Besides ballet, fencing was the other major activity that affected male movement. Therefore movement was based on certain ballet positions and fencing stances that gave it grace, simplicity, and, if practiced correctly, a classic and structured beauty.
There are three important stances for the male courtier. The first, a simple and rather heroic posture not acceptable in the presence of ones superior, was the second ballet position, with feet about a foot apart and slightly spread while the hands rested gracefully on the hips.
The second stance was the third enclosed ballet position: feet perpendicular to one another with the weight on the rear foot and with the heel of the front foot at the hollow of the rear foot. Since the front foot bore no weight, the knee was slightly bent. Hands were placed between the folds of the coat or the waistcoat if it were partially unbuttoned, or one hand rested lightly on the sword and the other on the head of the high walking stick.
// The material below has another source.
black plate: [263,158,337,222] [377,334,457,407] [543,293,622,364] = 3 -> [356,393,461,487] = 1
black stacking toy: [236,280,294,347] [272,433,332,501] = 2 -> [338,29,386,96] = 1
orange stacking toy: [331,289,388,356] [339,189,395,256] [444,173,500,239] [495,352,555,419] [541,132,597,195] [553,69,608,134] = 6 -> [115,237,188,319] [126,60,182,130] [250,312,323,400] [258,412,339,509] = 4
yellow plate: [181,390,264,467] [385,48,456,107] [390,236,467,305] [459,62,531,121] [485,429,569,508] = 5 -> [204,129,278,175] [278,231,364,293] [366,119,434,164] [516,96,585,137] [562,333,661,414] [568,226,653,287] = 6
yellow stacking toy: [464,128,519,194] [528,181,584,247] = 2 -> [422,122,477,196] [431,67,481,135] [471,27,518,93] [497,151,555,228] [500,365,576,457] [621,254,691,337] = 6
The third stance was to have the enclosed foot open sideways, bearing no weight and with the toes pointed out. The hat was placed under the arm that was on the same side as the foot that took the weight; the head turned toward the free foot, and the other arm rested easily but low on the hip. Gentlemen would also always bow with grace.
Female movement, like male movement, was also like that of a trained ballet dancer: graceful and vital, with the center of motion at the waist, which was both flexible and yet firmly controlled at all times.
A ladys gown often had to be lifted and set down again. This was accomplished by making a graceful sweeping curve, not by merely picking up and dropping the skirt. A grand manner had to be adopted in walking in order to carry the heavy looped-up skirts and the high headdresses of the later French Baroque style.
For entering a room, the curtsy en avant was in order. Here the lady paused on the foot that made the last step, slid the disengaged foot to the front, and bent the knees with weight equally distributed and without bending the body or shaking. The lady rose with the weight on the front foot. There were a variety of curtsy types for leaving and walking, too.
The Baroque period is the era in the history of the Western arts roughly coinciding with the 17th century. Baroque artists tried to make viewers have deep emotional responses to their work by appealing to the senses in dramatic ways. Some of the qualities most frequently associated with the Baroque period are grandeur, sensuous richness, drama, vitality, movement, tension, and emotional exuberance.